### [Problem]
Lines from the records below that contain the word "Pastel" are to be copied out.

Data entries:
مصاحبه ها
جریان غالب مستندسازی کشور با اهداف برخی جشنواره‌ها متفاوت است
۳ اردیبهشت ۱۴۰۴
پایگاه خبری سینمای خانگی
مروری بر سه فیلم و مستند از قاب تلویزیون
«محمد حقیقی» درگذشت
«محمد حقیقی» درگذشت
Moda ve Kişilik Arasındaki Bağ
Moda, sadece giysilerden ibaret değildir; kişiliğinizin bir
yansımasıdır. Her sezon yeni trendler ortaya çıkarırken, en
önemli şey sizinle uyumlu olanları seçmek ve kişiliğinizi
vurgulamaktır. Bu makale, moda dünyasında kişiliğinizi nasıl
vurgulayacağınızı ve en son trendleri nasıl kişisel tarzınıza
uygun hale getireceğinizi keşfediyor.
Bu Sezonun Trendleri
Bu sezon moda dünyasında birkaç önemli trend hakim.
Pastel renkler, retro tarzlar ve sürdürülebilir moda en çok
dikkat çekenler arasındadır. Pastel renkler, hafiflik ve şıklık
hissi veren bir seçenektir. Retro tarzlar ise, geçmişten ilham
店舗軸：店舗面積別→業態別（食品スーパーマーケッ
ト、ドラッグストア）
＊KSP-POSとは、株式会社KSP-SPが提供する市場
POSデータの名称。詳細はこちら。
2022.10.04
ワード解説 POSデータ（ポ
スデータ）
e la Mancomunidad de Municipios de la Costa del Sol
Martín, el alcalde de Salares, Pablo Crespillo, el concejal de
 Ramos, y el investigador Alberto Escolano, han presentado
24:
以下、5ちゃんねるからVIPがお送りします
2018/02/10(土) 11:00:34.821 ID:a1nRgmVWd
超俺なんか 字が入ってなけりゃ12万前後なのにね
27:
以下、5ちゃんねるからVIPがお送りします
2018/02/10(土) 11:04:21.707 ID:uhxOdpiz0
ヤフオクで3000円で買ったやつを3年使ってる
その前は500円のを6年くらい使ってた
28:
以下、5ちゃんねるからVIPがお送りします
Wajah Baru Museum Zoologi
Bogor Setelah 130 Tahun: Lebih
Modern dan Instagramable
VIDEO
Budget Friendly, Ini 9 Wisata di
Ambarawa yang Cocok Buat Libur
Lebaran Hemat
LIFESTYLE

### [Solution to the exercise]
Pastel renkler, retro tarzlar ve sürdürülebilir moda en çok
dikkat çekenler arasındadır. Pastel renkler, hafiflik ve şıklık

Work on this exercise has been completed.